Wordplay Joke

My new boss asked if I wanted to go get some Chinese for lunch. I replied, "Absolutely.... wait, you mean food, right?" He awkwardly said, 'yes'.
I can't imagine what people who don't get my type of humor must think about me.

Wordplay Joke

Whenever I walk through London, tourists try to stop me and ask where the nearest tube station is.
I refuse to tell them.
It's beneath me.

Wordplay Joke

After many years of trying, I have finally invented a cloning machine.

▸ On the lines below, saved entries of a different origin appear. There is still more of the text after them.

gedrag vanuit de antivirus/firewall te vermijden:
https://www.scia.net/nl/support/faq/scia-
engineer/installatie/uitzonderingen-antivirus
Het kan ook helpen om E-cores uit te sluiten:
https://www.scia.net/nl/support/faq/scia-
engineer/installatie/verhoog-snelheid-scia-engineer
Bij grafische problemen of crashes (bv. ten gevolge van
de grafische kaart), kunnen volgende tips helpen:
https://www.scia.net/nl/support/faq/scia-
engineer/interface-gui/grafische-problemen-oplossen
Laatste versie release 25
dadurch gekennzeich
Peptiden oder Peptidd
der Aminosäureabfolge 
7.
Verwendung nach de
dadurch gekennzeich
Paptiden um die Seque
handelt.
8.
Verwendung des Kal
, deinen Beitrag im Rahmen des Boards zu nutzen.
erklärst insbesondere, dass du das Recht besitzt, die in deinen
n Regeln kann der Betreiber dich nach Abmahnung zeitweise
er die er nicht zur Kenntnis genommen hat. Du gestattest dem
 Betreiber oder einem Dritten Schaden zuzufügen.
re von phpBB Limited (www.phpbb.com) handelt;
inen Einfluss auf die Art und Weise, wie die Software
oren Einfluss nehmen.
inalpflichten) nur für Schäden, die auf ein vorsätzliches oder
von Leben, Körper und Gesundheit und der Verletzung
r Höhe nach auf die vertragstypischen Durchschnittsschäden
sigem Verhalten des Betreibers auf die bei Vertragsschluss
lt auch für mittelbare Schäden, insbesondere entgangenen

I'm beside myself with joy.

Wordplay Joke

There is a subtle yet huge difference between hotmail.com and hotmale.com.

Wordplay Joke

Last night my wife accused me of not communicating.
She's the one to talk.

Wordplay Joke

My new furniture polish smells like fish.
That's the last time I'm buying Mr Mussel.

Wordplay Joke

BBC News- ''PETA announce their opposition to the term 'pet', preferring 'animal companion' instead.''
People getting worked up over word definitions is one of my animal companion peeves.

Wordplay Joke

I always give waiters great tips after dinner.
I tell them to try studying and find a proper job.

Wordplay Joke

Everyone calls me Napoleon because I'm always taking my phone apart

Wordplay Joke

Just had a great result at the races!
My dog only went and won at 50-1.
I think I'll let her pick the next horse too

Wordplay Joke

'God, you're making me wet.' Probably not the most appropriate thing for my 13 year old niece to say half way through her christening.

Wordplay Joke

BBC: 7 year olds can't read well.
I'm stopping my 3 quid a month. Only wanted them to drink from it.

Wordplay Joke

To queue,or not to queue,
That is congestion.

Wordplay Joke

I have a division addiction.
I just can't stop doing it 24 / 7

Wordplay Joke

I don't really like proteins, amateur teens are far better plus they don't charge.

Wordplay Joke

"Sky Sports: Ian Harte sent off for Reading"
And to think my mum said books were good for me...

Wordplay Joke

The naturists down our street had a huge Halloween party last night.
A frightening affair with ghoulies everywhere!

Wordplay Joke

Many areas in Africa are very thinly populated.

Wordplay Joke

The operation to separate me from my conjoined twin is tearing us apart

Wordplay Joke

My teammate went down after a very meaty challenge, he took a real stuffing and now is immobilised in hospital, a vegetable you might say.
I still think he made a meal of it.

Wordplay Joke

Did I tell you the amazing story about an axe you can't use for climbing?
Talk about an anti climax.

Wordplay Joke

The Germans are very misunderstood people.
Mostly because no one wants to learn their language.

Wordplay Joke

I'm taking my caravan on holiday this summer.
It's much better company than my wife.

Wordplay Joke

I can't believe today's heat.
It's not got Katie Price in it.

Wordplay Joke

Is crazy paving really all it's cracked up to be?